Having 20 years of life over a lot of the other contestants I've got a wife, kids, mortgages helped me focus. [Aras walks into the room, and he and Terry exchange high-fives.] It was tough to bring the A-game. I could never make a mistake against this guy [Aras], because he would eat you alive. But I did, he took advantage of it ,and that was the ballgame. It happens. When you found the immunity idol on Exile Island, did you have any clue how pivotal it would prove to be in the game?
I didn't know how much mental game I was going to have to wrap around that thing, but I knew it was ultimately important. In the beginning of the game, it didn't have that much meaning to me because I had a strong alliance over at La Mina. But at the merge, it was everything. It's clear you and Aras are all smiles now. Was the relationship that was portrayed on TV simply a friendly rivalry?
We were able to take that personal edge off the competition right after the [final four] immunity challenge. We had a discussion, there were apologies given, and we squared it away. It then turned into something really nice. He's a great kid and a winner. Like me, he never sat down at camp he was fishing, snailing, getting wood. He was good in challenges and a formidable opponent. He deserves it. What did you learn about yourself doing Survivor ?
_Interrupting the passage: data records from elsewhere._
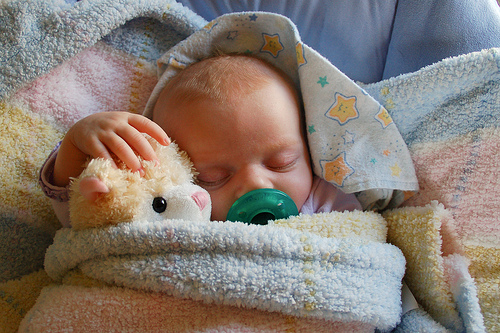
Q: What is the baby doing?
A: Sleeping.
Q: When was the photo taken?
A: Day time.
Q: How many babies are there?
A: One.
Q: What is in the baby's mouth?
A: A pacifier.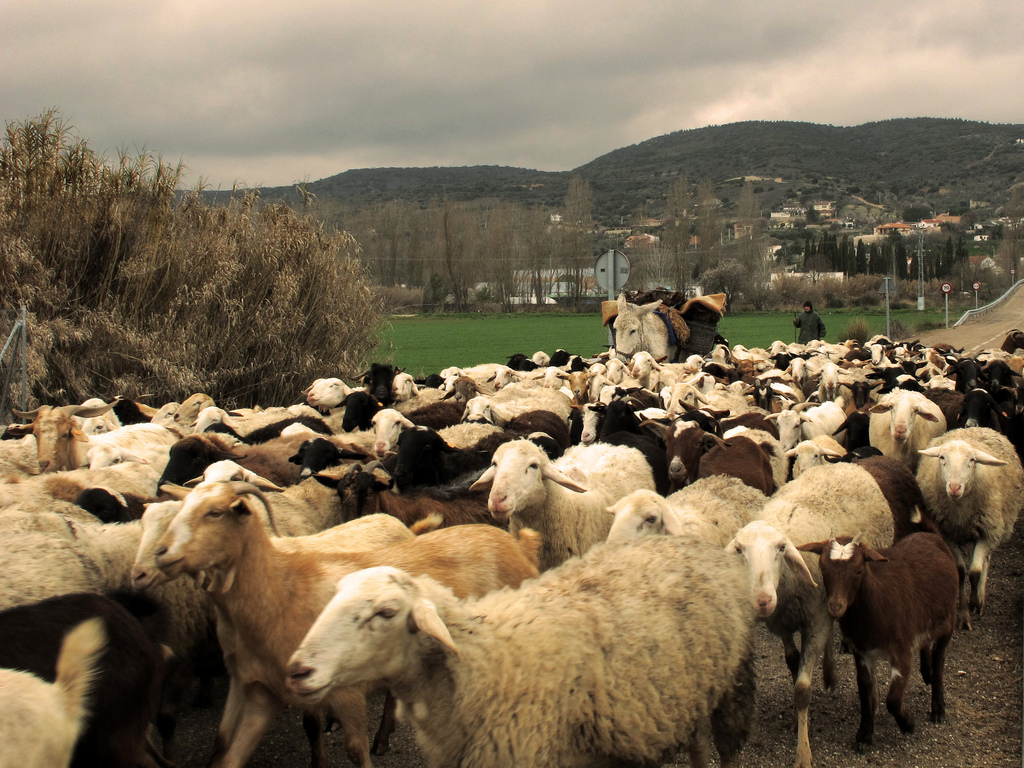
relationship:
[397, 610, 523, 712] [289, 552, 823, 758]
ear of sheep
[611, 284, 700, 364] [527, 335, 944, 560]
horse behind sheep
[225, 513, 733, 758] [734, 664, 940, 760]
sheep on road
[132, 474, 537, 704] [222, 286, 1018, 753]
sheep in field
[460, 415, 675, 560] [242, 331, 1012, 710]
sheep in field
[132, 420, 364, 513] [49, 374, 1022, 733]
sheep in field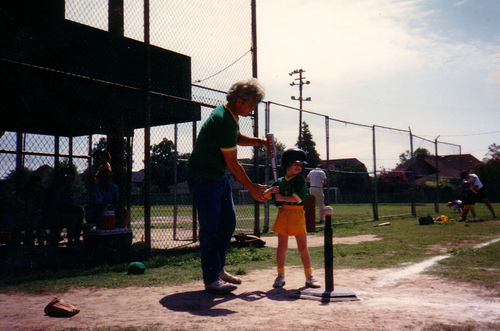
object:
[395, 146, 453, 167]
tree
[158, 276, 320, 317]
shadows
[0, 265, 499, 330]
dirt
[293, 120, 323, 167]
tree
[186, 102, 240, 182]
shirt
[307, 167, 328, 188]
shirt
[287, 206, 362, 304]
tee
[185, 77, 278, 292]
man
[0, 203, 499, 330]
grass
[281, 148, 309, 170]
helmet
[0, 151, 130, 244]
players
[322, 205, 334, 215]
ball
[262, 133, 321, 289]
batter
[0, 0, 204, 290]
dugout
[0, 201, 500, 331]
field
One of the biggest things I learned was that if you have a message to get across to somebody, look for lots of different ways to do it. There were some times and you can even ask my wife and kids that I'll just blurt things out, thinking, "It's all black-and-white and I'm the boss." On the island, you need to take a step back and look at the situation in a different way. What's next for you?
There are bigger things out there. [I'm back to work as] a pilot, and I'm going to look into the entertainment side of things and see if there's any need for Terry Deitz and what he can offer. Would you do Survivor: All Stars if asked?
I'd do it all over again.

Cirie Fields Congratulations on fourth place! Did you ever think you'd make it this far?
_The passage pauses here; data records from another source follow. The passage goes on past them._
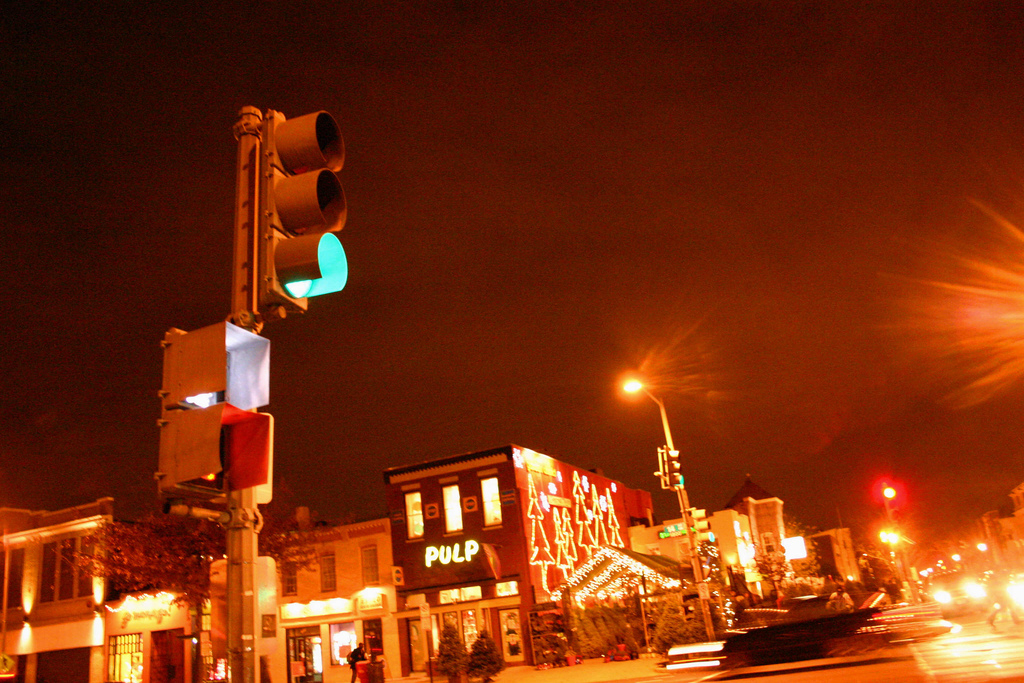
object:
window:
[403, 490, 423, 543]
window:
[441, 484, 465, 535]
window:
[479, 476, 503, 529]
Not in a million years! I'm still spinning. I'm waiting to wake up any minute. You stood for many Americans who perhaps thought that they could never make it to where you did on Survivor. What kinds of reactions have you gotten from fans of the show?
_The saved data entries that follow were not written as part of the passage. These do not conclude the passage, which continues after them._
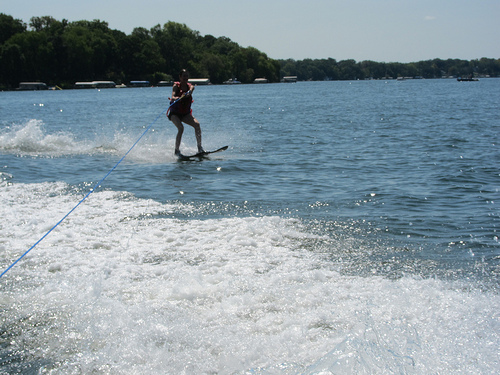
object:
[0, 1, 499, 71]
sky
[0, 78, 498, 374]
water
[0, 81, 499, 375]
ripple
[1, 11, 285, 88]
trees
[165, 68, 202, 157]
person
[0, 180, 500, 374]
wake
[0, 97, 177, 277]
cord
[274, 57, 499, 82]
trees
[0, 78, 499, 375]
lake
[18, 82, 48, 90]
dock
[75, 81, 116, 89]
dock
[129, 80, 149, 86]
dock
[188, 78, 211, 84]
dock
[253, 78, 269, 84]
dock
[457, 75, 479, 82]
boat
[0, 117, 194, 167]
wake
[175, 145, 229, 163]
skis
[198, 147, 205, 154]
foot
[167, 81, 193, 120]
vest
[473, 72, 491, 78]
house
The comments I get are, "We're really proud of you," "You're so inspiring." I kind of inspired myself. I basically learned how to survive while I was there. [Before Survivor] I have been my biggest obstacle. I've lived in fear and comfort, and was comfortable eating chips on the couch! You seemed to fly under the radar in terms of making your strategy known. When did it click for you that you needed to develop a strong game plan to succeed?
I started playing the game on the boat to the island. I wasn't in a position to make any power moves for a very long time, but at the same time, I'm still playing. When I was told I would be the next to go, the only thing I had in my mind was to give these people a reason to keep me around. So I worked my butt off! You surprised America with your play. But what surprised you most about Survivor?
I watched every season of Survivor going in, and each year I would download the application but never do anything with it. Watching it from home, it's like, "Well, they're camping. I can do that." The people [on previous seasons] make it look so easy, and when I got there I was like, "What the hell have I gotten myself into?!" What did you learn about yourself doing Survivor?
There's nothing that's ever going to stop me from going for [my dreams]. I just stopped being afraid and living in self-doubt. There's no stopping me now. I will not waste another day. There's so much out there that I want to do and it's crazy, but I almost feel born again, like a totally different person. I'm so grateful for this opportunity. What's next for you?
I don't know. [Laughs] I literally feel like the sky's the limit and we'll just have to wait and see. I've been working [as a nurse] and Melinda from the show wants me to try to do some motivational speaking with her. I'll give it a try. [At least this time] I'll have a bra on!